The Independent (UK)
"
It promises an intriguing voyage and delivers it in great style. Thoroughly recommended.”
“So enthralling and so well written that it should win [a] clutch of prizes
immensely engaging and often unexpected
Some of the chapters are small masterpieces of insight and information.”
Sunday Times (UK)
“In a series of deft essays on anatomy, starting with the head and working down to the feet, Francis moves skillfully between the scientific and the aesthetic, anatomical fact and emotional consequence, to craft a profound yet highly readable account of the intimate, inextricable relationship between the physical body and what some still call the soul.”
Irish Times
“Clever, strangely beautiful
The style is crisp and fast and the human tales irresistible.”
The Times (London)
“[Francis] is a fine, subtle and observant writer
this is an illuminating and arresting book.”
Herald Scotland
“A quietly radical, three-dimensional view of issues such as reproduction, birth, death and disability that has the power, at times, to make you stop mid-sentence and carefully reassess some of your most basic assumptions.”
Scotsman
“Since he is both a GP and a travel writer, a better-suited guide than Francis to this bag of flesh, fluids and bones would be hard to find.

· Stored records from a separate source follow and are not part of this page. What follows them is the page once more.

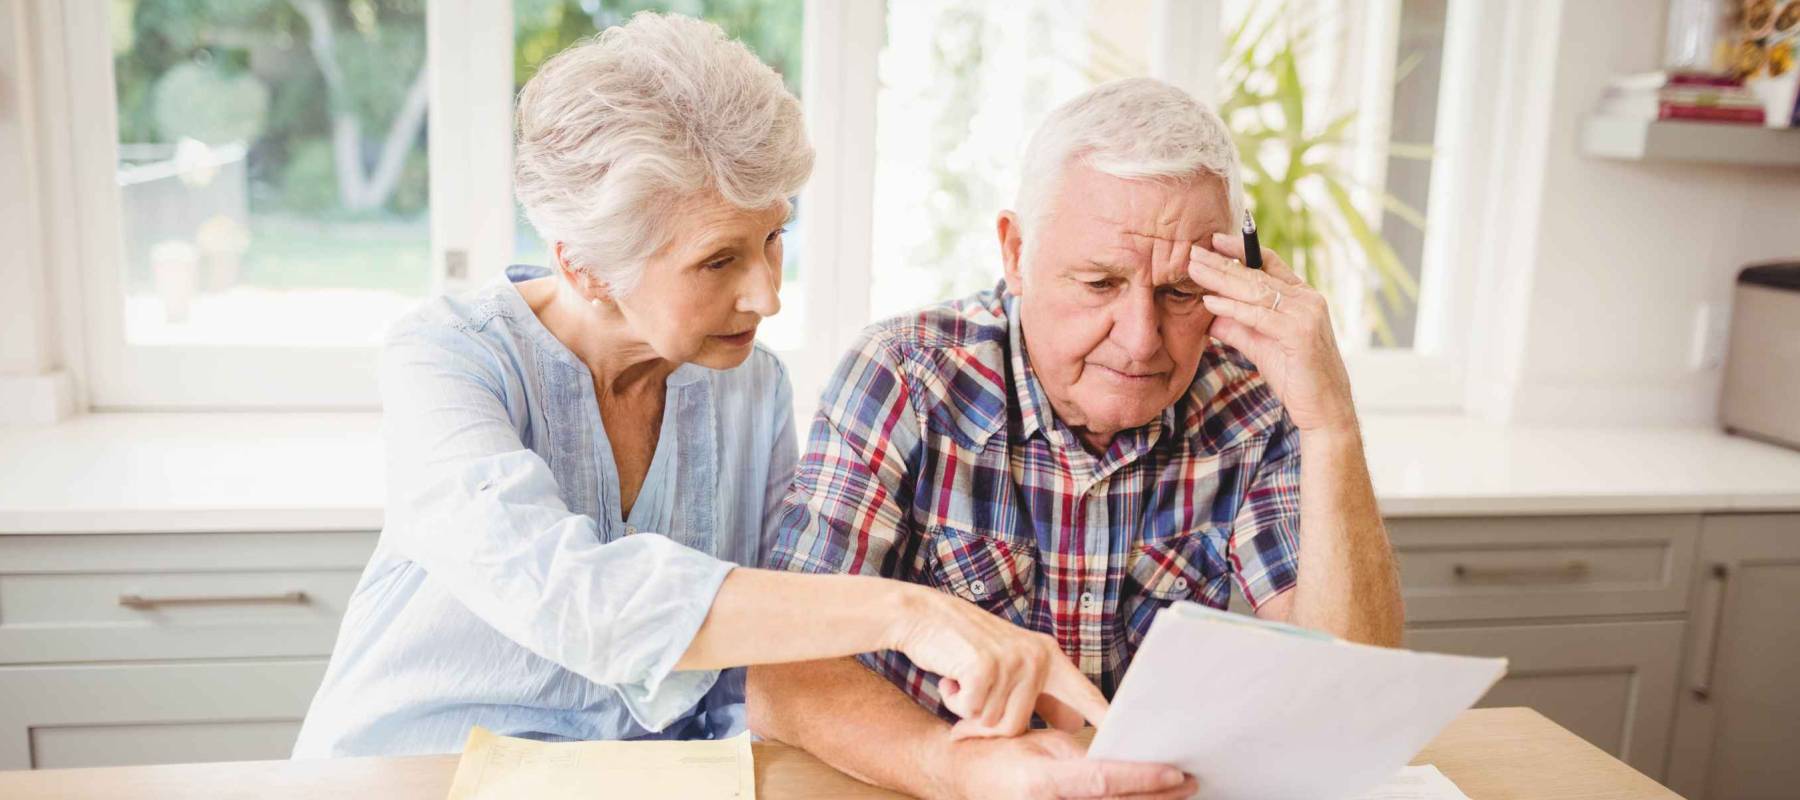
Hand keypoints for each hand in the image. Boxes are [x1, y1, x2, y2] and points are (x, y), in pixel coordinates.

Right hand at [887, 586, 1109, 738]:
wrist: (921, 616)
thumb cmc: (964, 645)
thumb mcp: (1012, 664)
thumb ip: (1041, 693)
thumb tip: (1071, 724)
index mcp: (1048, 656)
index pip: (1084, 694)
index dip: (1105, 719)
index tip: (1129, 744)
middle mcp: (1036, 657)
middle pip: (1020, 727)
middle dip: (988, 723)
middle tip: (972, 698)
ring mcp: (1012, 660)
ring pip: (996, 724)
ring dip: (970, 711)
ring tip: (963, 680)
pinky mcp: (985, 666)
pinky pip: (973, 711)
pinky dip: (955, 701)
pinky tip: (951, 676)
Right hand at [939, 728, 1197, 799]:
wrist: (960, 778)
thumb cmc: (998, 753)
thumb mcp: (1039, 743)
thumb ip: (1081, 755)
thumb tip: (1124, 759)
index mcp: (1041, 781)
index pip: (1102, 782)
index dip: (1142, 778)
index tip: (1175, 772)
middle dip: (1157, 797)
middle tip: (1192, 783)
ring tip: (1177, 794)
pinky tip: (1144, 799)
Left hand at [1189, 232, 1357, 433]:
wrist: (1324, 409)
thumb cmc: (1296, 378)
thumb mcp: (1260, 347)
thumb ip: (1237, 328)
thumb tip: (1209, 316)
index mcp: (1301, 297)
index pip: (1268, 263)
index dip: (1240, 250)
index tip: (1213, 241)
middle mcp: (1307, 299)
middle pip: (1257, 273)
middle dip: (1222, 261)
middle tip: (1193, 250)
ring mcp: (1305, 313)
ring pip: (1255, 290)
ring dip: (1221, 278)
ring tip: (1194, 268)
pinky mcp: (1299, 332)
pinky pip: (1258, 315)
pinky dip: (1232, 307)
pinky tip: (1209, 301)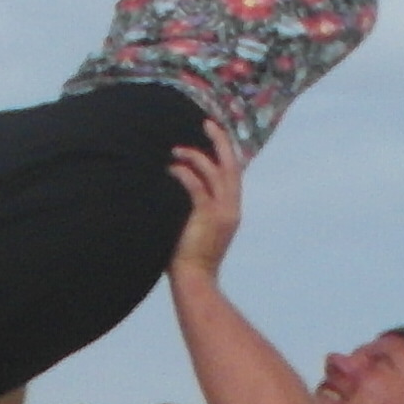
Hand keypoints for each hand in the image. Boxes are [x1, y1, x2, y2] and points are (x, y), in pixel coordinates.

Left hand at [167, 121, 243, 278]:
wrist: (194, 280)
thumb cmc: (187, 258)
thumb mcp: (197, 228)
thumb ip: (194, 208)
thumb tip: (176, 185)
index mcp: (231, 211)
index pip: (233, 174)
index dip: (225, 152)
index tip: (213, 135)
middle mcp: (231, 208)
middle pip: (230, 165)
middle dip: (219, 141)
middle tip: (206, 123)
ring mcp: (222, 212)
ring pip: (214, 172)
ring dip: (194, 157)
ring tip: (175, 151)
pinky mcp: (207, 216)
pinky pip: (196, 186)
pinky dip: (184, 174)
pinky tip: (170, 169)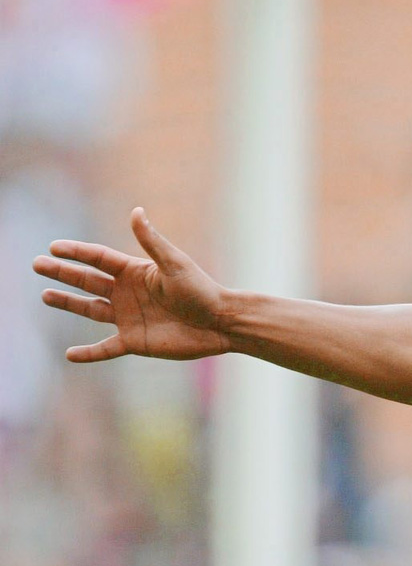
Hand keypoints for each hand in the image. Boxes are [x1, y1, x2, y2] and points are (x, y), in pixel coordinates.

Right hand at [32, 208, 234, 361]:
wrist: (221, 323)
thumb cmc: (202, 291)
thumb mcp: (175, 264)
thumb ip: (152, 241)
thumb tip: (135, 211)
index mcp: (136, 272)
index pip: (99, 258)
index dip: (76, 252)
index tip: (54, 247)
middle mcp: (128, 293)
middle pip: (87, 280)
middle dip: (62, 273)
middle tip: (37, 264)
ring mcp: (128, 317)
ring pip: (90, 309)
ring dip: (68, 303)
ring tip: (45, 296)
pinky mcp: (134, 341)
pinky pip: (105, 348)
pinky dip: (89, 353)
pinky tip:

There is much to astonish in [his] travel through the ‘most intimate landscape of all.’”
Sunday Express (UK)
“Francis jumps nimbly between anatomy, history, and personal experience in a way that makes the book both highly informative and compulsively readable. You have only to glance at the index to see the range of this remarkable book
It promises an intriguing voyage and delivers it in great style. Thoroughly recommended.”
Daily Express (UK)
2015-07-15
Doctors with literary ambitions write memoirs, tell stories about patients, or educate us. Scottish physician Francis (Empire Antarctica: Ice, Silence & Emperor Penguins, 2013, etc.) successfully combines all three. In 18 chapters on 18 body parts, the author delivers no-nonsense lessons on anatomy and biology, each illustrated with a patient plus regular detours into medical history, medical scandal, and his own colorful life. "This book is a series of stories about the body in sickness and in health, in living and dying," he writes at the beginning. A man appears with a nail through his palm or a wine bottle in his rectum. A depressive, immobile and silent for years, slowly begins to move and speak, more each day after a series of electroshocks to his brain. A couple undergoes the detailed unpleasantness of an infertility exam and then the even more detailed and unpleasant (and expensive) procedure for in vitro fertilization. Other chapters provide odd, penetrating insights—e.g., poets undergo open-heart surgery or breast cancer mastectomy and reveal the experience in verse. Even experienced doctors will perk up at some of the author's digressions. One example: the Romans could not have crucified Jesus as traditionally described. Tissues in the palm are too fragile to support a man's weight (the experiment has been done). Nails through the wrist would have worked. Many anecdotes are the bizarre sort that medical students employ to impress other people, and Francis portrays himself as a healer of almost supernatural compassion, but he has enjoyed a spectacularly varied career as a general practitioner, emergency room doctor, and volunteer in third world clinics and polar exploration. The result is plenty of good material, and he possesses the writing talent to bring it to life. Henry Marsh's Do No Harm remains this year's medical memoir to beat, but Francis acquits himself well.